What I have seen someday on SO, as answer (written by @ChssPly76) why to use getters and setters
Because 2 weeks (months, years) from now when you realize that your
setter needs to do more than just set the value, you'll also realize
that the property has been used directly in 238 other classes :-)
there are much more advantages:
- getters and setter can have validation in them, fields can't
- using getter you can get subclass of wanted class.
- getters and setters are polymorphic, fields aren't
- debugging can be much simpler, because breakpoint can be placed inside one method not near many references of that given field.
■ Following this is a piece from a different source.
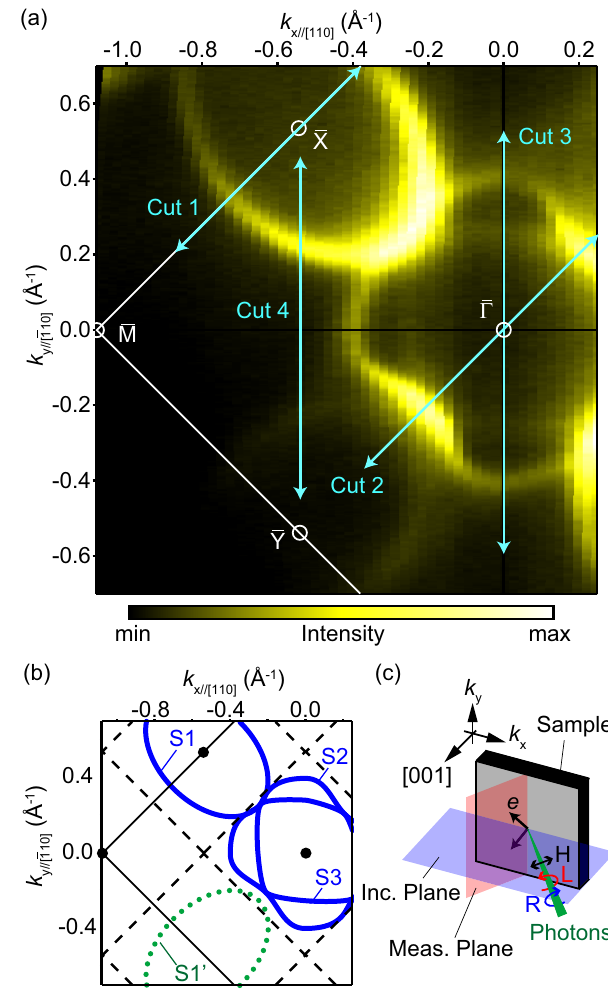
Fig. 2 | Fermi contours (FCs) obtained by ARPES. a ARPES FCs taken with circu- larlypolarizedphotons( h ν =35eV)at13K.TheARPESintensitiesfromtheleft-and right-handed polarizations are summed up to show all the states without any in fl uenceofcirculardichroism(CD).Thephoton-incidentplaneis( (cid:1) 110).Thearrows indicate the positions where the E - k dispersions shown in Figs. 3, 4, and Supple- mentary Fig. 1 were taken. b Schematic drawing of the observed FCs together with the border of surface Brillouin zones; solid lines for bulk-truncated (1×1) and dashed for (2×2). c Experimental geometry and de fi nition of the in-plane wave- vectors k x and k y . k x and k y are always in the photon-incident and photoelectron detection planes, respectively. In this work, two cases, the incident planes of (010) and ( (cid:1) 110) were measured. The relationship between k x , y and the crystal orientation is shown by subindexes such as k y == ½ (cid:1) 110 (cid:2) and k y //[010]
- they can hide implementation changes:
before:
private boolean alive = true;
public boolean isAlive() { return alive; }
public void setAlive(boolean alive) { this.alive = alive; }
after:
private int hp; // change!
public boolean isAlive() { return hp > 0; } // old signature
//method looks the same, no change in client code
public void setAlive(boolean alive) { this.hp = alive ? 100 : 0; }
EDIT: one additional new advange when you are using Eclipse - you can create watchpoint on field, but if you have setter you need just a breakpoint, and... breakpoints (e.g. in setter method) can be conditional, watchpoints (on field) cannot. So if you want to stop your debugger only if x=10
you can do it only with breakpoint inside setter.